The SAS Championship golf tournament is happening this week, here in Cary, North Carolina! If you're following along and watching the scores, you might wonder how they're doing compared to past years, and what kind of scores it generally takes to win. Follow along as I plot the data from previous years, and try to come up with "the perfect graph"!
Data
I don't know a lot about golf, so I had to turn to my co-workers for some help in finding the data for past tournaments. Scott came through in grand form, and pointed me towards a PGA web page where you could select the desired year, and see the past data. Here's an example of what the data looks like on their page:
I didn't see a 'download' button, so I copy-n-pasted the data for each year into text files, and wrote some code to import the tab-delimited text into SAS.
Default Plot
And with the following minimal code, I had a plot of the data!
proc sgplot data=my_data;
scatter x=year y=total_score;
run;
Refining Plot Layout
The default plot (above) was a decent plot. I could see the basic character of the data. I could see that I had left out the 2006 data (because they only had 2 rounds, rather than 3, that year). But I could see opportunities for improvement. For example, in most sports graphs people look at the top for the 'best' outliers - but in this case a high score (how many strokes it took to get the ball in the holes) is bad! Therefore I needed to reverse the y-axis, so the lowest (best) scores show at the top. I also wanted to show more year labels along the bottom axis, and add reference lines at each year, to make the data more easily readable. And maybe add a label for the y-axis, indicating which scores were better and worse.
ods escapechar='^';
proc sgplot data=my_data noborder;
scatter x=year y=total_score / markerattrs=(color=blue);
yaxis display=(noline noticks)
label="^{unicode '2190'x} Worse Better ^{unicode '2192'x}"
offsetmin=0 offsetmax=0
grid gridattrs=(pattern=dot color=gray88)

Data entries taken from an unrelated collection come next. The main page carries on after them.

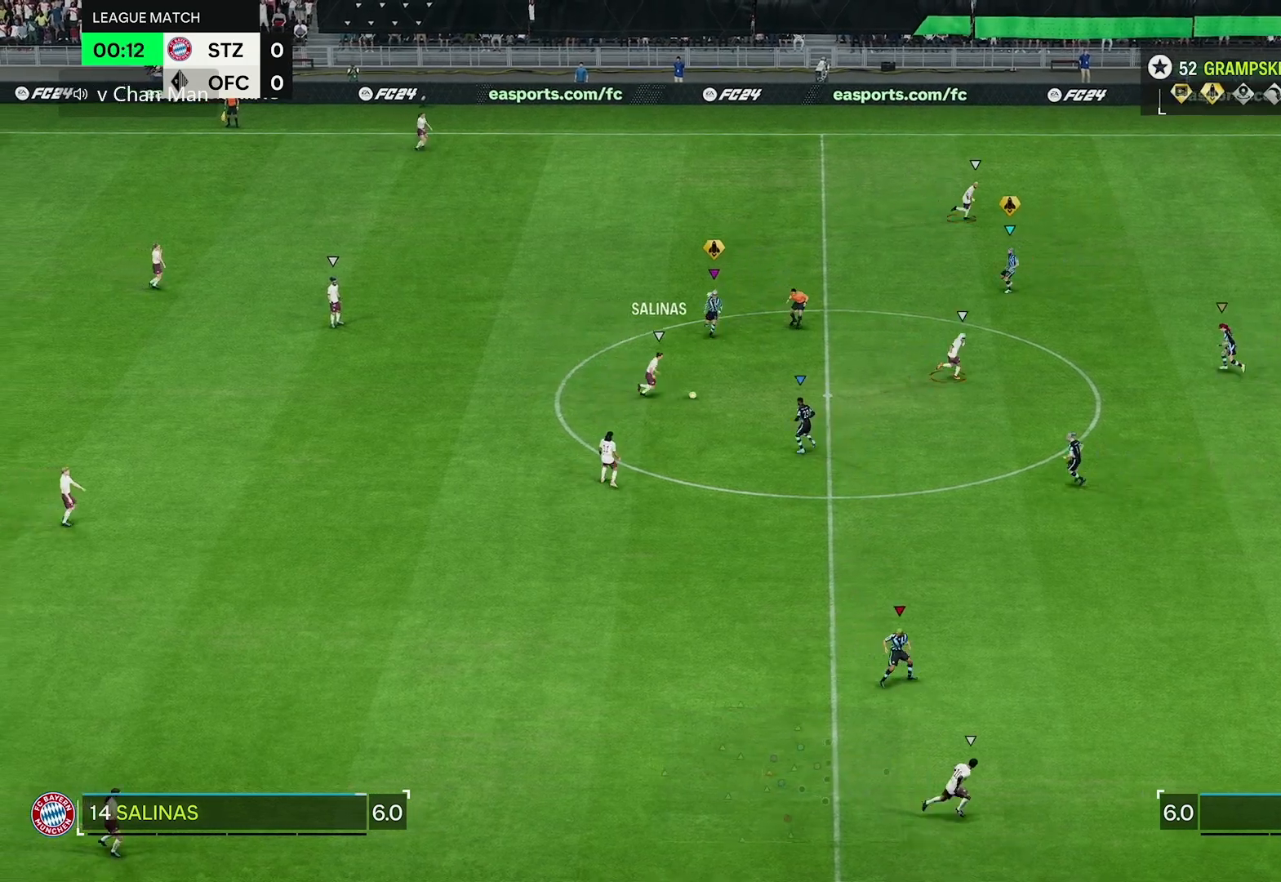
{"buttons": ["R2"], "left_stick": "right", "right_stick": "center", "events": [[217, "left_stick", "up-right"], [283, "R2", "down"], [417, "left_stick", "right"]]}
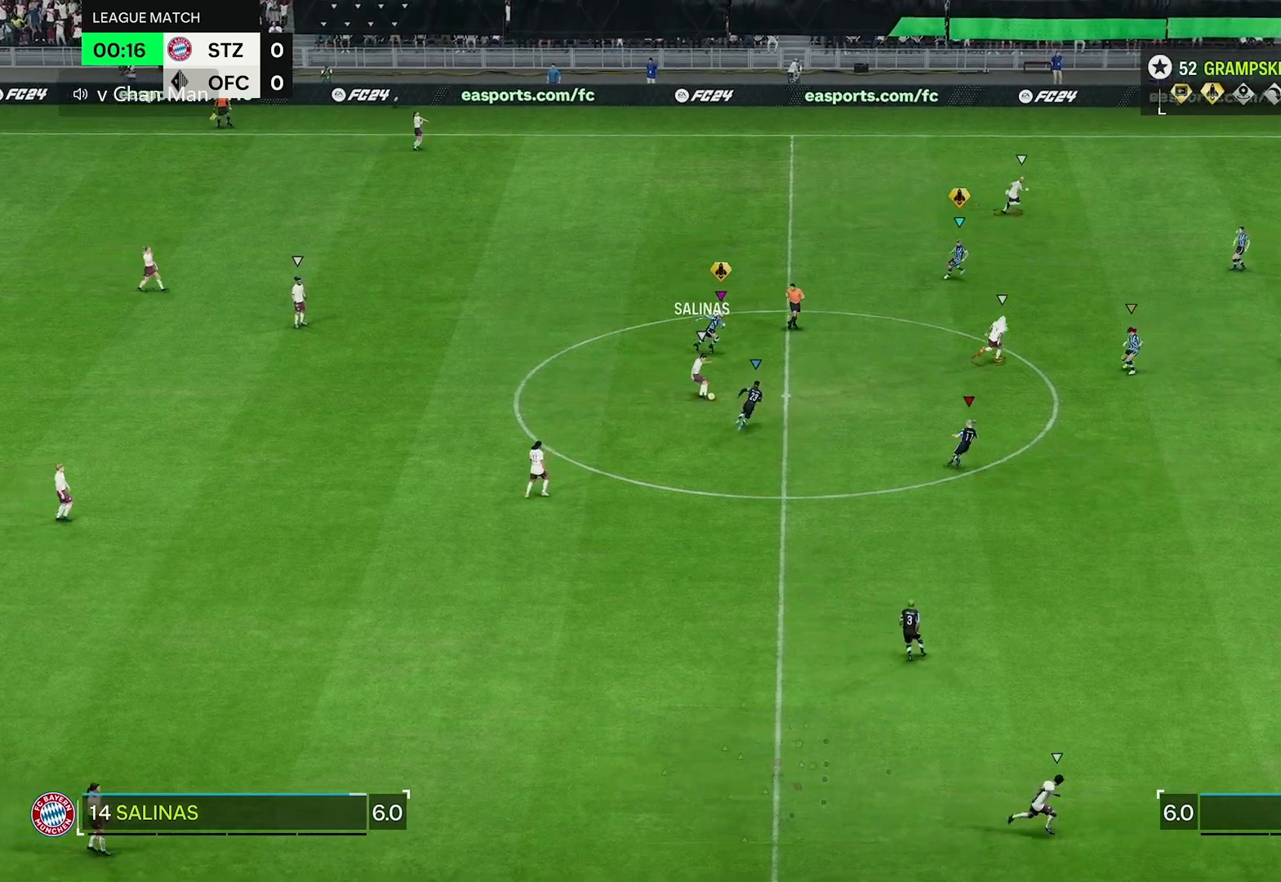
{"buttons": ["R2"], "left_stick": "down-right", "right_stick": "center", "events": [[83, "left_stick", "down-right"]]}
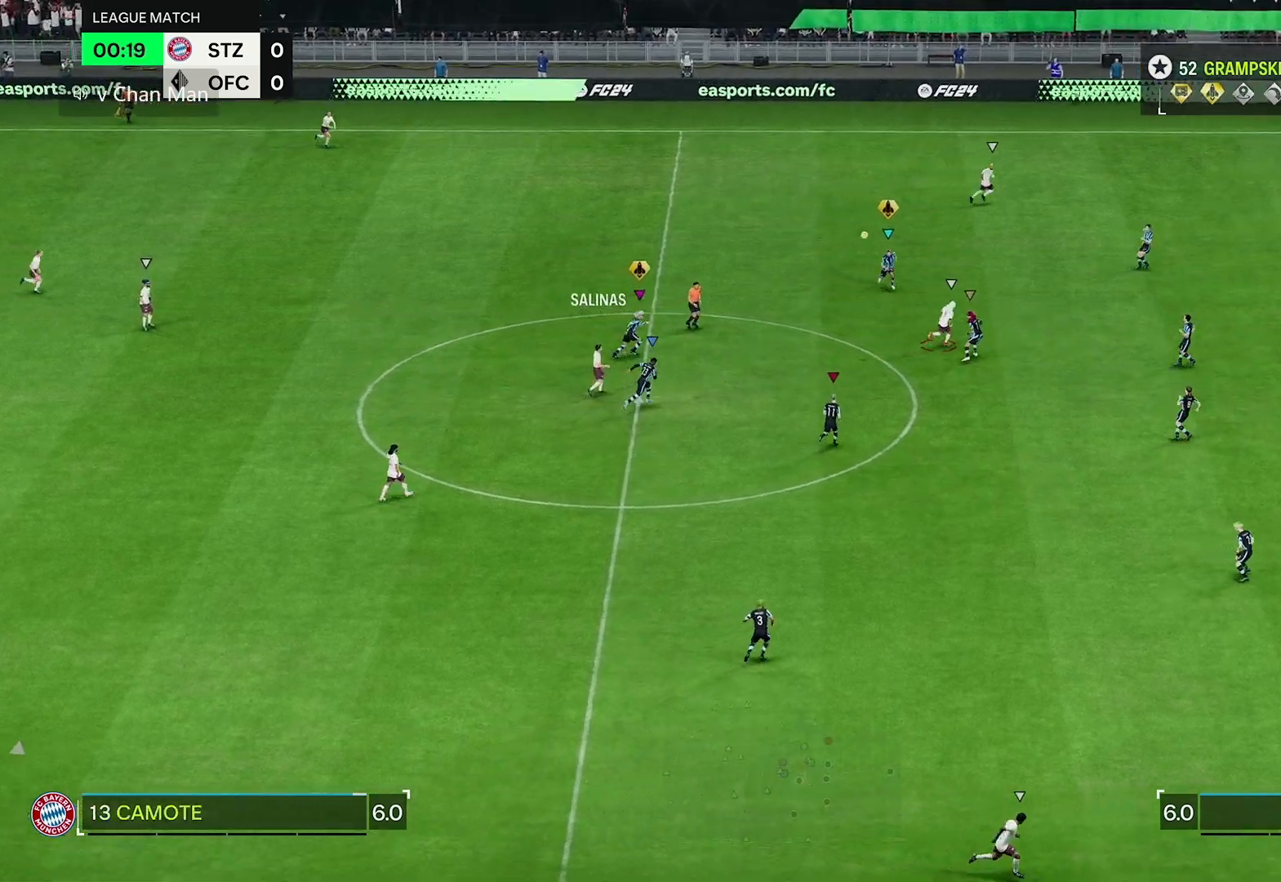
{"buttons": ["R2"], "left_stick": "right", "right_stick": "center", "events": [[100, "R2", "up"], [100, "left_stick", "right"], [317, "R2", "down"]]}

values=(190 to 260 by 10) reverse;
xaxis display=(nolabel noline noticks)
offsetmin=0 offsetmax=0
values=(2000 to 2020 by 5);
refline 2000 to 2020 by 1 /
axis=x lineattrs=(color=gray88 thickness=1px pattern=dot);
run;
Box Plot
I was happy with the layout of the plot (above), and at first glance the data looks to be represented well as markers. But after I scrutinized it a bit, I realized I wasn't seeing the whole story. Many of the golfers actually had identical scores, but my graph just shows a single blue circle marker for each score ... well, the graph actually contains all the markers, but when the score is the same, the markers are all printed in the exact same location (so you only see one marker).
One way to better visually represent the values of all the data points, is to use a box plot, so I tried overlaying a vertical box plot on the graph, by adding the following line of code:
vbox total_score / category=year fillattrs=(color=red transparency=.5);
'Jittering' the Plot Markers
The box plot (above), showing the median, quartiles, etc might make a statistician happy ... but probably doesn't do much for a golf fan. Therefore I decided to try a non-statistical method of showing all the individual markers - I used the 'jitter' option to add a bit of random offset to each marker.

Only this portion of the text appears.